Created attachment 3065 [details] valgrind logfile
Created attachment 3066 [details] proposed patch Thanks for that valgrind log. Can you see if it still happens if you apply the attached patch? Not 100% certain, but I suspect a bug in that linked list handling that we now have macros for. Volker P.S: This must be *ancient* code....
Created attachment 3070 [details] Belt and braces This *is* ancient code. I think this patch may also help. Please test. Jeremy.
I applied both patches. New valgrind report follows (truncated to last 1000 lines).
Created attachment 3086 [details] valgrind report with two patches applied
The valgrind traces aren't matching what I've got in my source tree, and the impossible is still occurring (a rrec is still on a linked list that DLIST_REMOVE should have explicitly removed it from). I'd like us to sync up on codebases so I know *exactly* what you are running. Currently you're running 3.0.28-SerNet-SuSE, yes ? Volker, can we sync up so that we can be sure of what code is running on his box ? I'm going to push the patches we've already added as I'm sure they're good. Jeremy.
If I send you a copy of my nmbd/ directory can you use that to build ? Jeremy.
I'm sorry to waste your time. I thought I applied the patches correctly (modified the .spec-file from the Sernet sources). After stripping the first path element from the patches, they applied cleanly... But I'm sure, I can build from a nmbd-source tree.
I tried several times to run nmbd under supervision of valgrind, but cannot get a meaningful backtrace: Failed to read a valid object file image from memory. 0x048258f1 in _vgrZU_libcZdsoZa_memcpy (dst=0xbed748b8, src=0x61cfdbc, len=84) at mc_replace_strmem.c:402 402 MEMCPY(m_libc_soname, memcpy) (gdb) bt #0 0x048258f1 in _vgrZU_libcZdsoZa_memcpy (dst=0xbed748b8, src=0x61cfdbc, len=84) at mc_replace_strmem.c:402 #1 0x0002a766 in upcase_name () #2 0x0002a896 in find_name_on_subnet () #3 0x0002aec1 in standard_fail_register () #4 0x0002ce39 in register_name_response () #5 0x0002f8ce in run_packet_queue () #6 0x00021935 in main () Some forums report: a bug in the linux kernel is responsible for the problems with backtraces... I already installed the newest kernel 2.6.18.8-0.8-default which should not suffer from the problem - no luck. Disabled appamor - no luck. Sorry, I do not know how to proceed to get a valid backtrace.
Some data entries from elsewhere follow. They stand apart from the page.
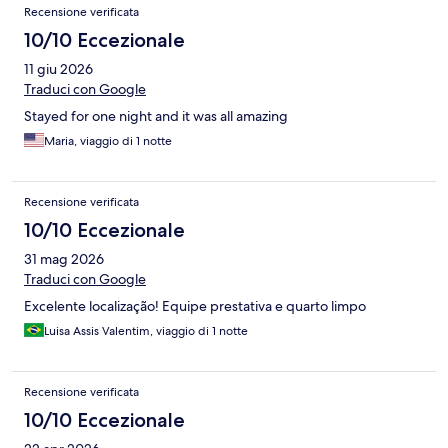
Recensione verificata
10/10 Eccezionale
11 giu 2026
Traduci con Google
Stayed for one night and it was all amazing
Maria, viaggio di 1 notte
Recensione verificata
10/10 Eccezionale
31 mag 2026
Traduci con Google
Excelente localização! Equipe prestativa e quarto limpo
Luisa Assis Valentim, viaggio di 1 notte
Recensione verificata
10/10 Eccezionale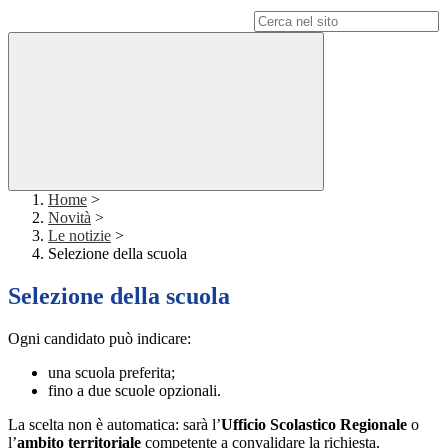
Campo di ricerca per le pagine del sito
Home
>
Novità
>
Le notizie
>
Selezione della scuola
Selezione della scuola
Ogni candidato può indicare:
una scuola preferita;
fino a due scuole opzionali.
La scelta non è automatica: sarà l’
Ufficio Scolastico Regionale
o
l’
ambito territoriale
competente a convalidare la richiesta,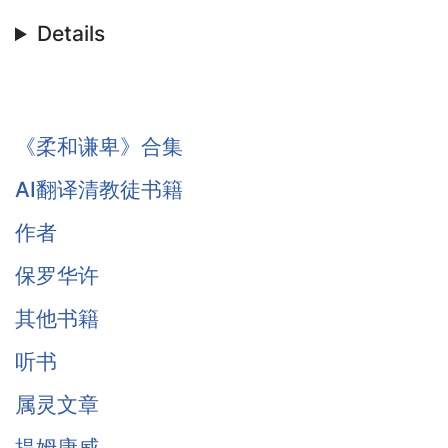
Details
《柔和谦卑》合集
AI翻译清教徒书籍
作者
保罗华许
其他书籍
听书
属灵文章
提姆康威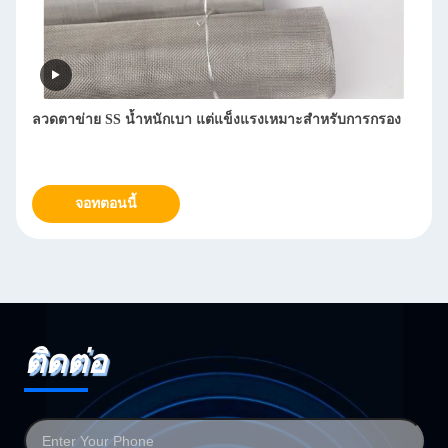
จุดเชื่อมต่อที่แน่นหนา ตาข่ายสแตนเลส น้ำหนักเบา แต่แข็งแรง
จอทตอนนี้
ติดต่อ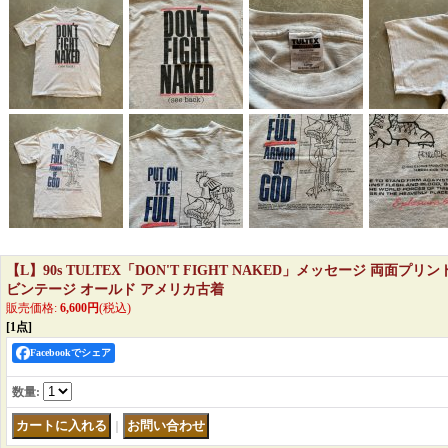
【L】90s TULTEX「DON'T FIGHT NAKED」メッセージ 両面プ
ビンテージ オールド アメリカ古着
販売価格
:
6,600円
(税込)
[1点]
Facebookでシェア
数量
:
｜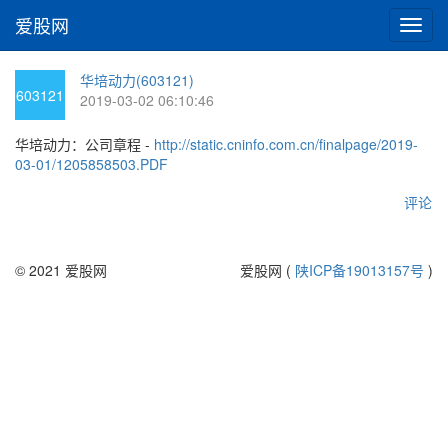
爱股网
切
换
导
华培动力(603121)
航
603121
2019-03-02 06:10:46
华培动力：公司章程 -
http://static.cninfo.com.cn/finalpage/2019-
03-01/1205858503.PDF
评论
© 2021 爱股网
爱股网 (
陕ICP备19013157号
)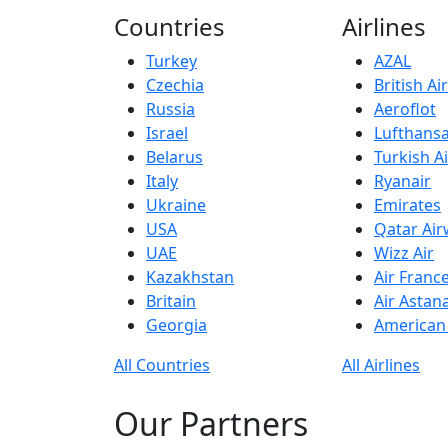
Countries
Airlines
Turkey
AZAL
Czechia
British A
Russia
Aeroflot
Israel
Lufthans
Belarus
Turkish Ai
Italy
Ryanair
Ukraine
Emirates
USA
Qatar Ai
UAE
Wizz Air
Kazakhstan
Air Franc
Britain
Air Astan
Georgia
American 
All Countries
All Airlines
Our Partners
got it working... please find attached the first valgrind report.
Created attachment 3154 [details] valgrind report and backtrace Syscall param write(buf) points to uninitialised byte(s)
Created attachment 3155 [details] Patch Thanks very much for this. Here is a patch for the "Invalid read of size 1" errors. Jeremy.
Created attachment 3156 [details] Proper patch. Proper patch to fix the "Invalid read of size 1" errors. Sorry for the earlier one. Jermey.
Created attachment 3157 [details] Patch for the invalid 4 byte reads. Patch to fix the "Invalid read of size 4" errors. Jeremy.
Currently I'm running 3.0.30 and do not experience this bug anymore. I think it's solved.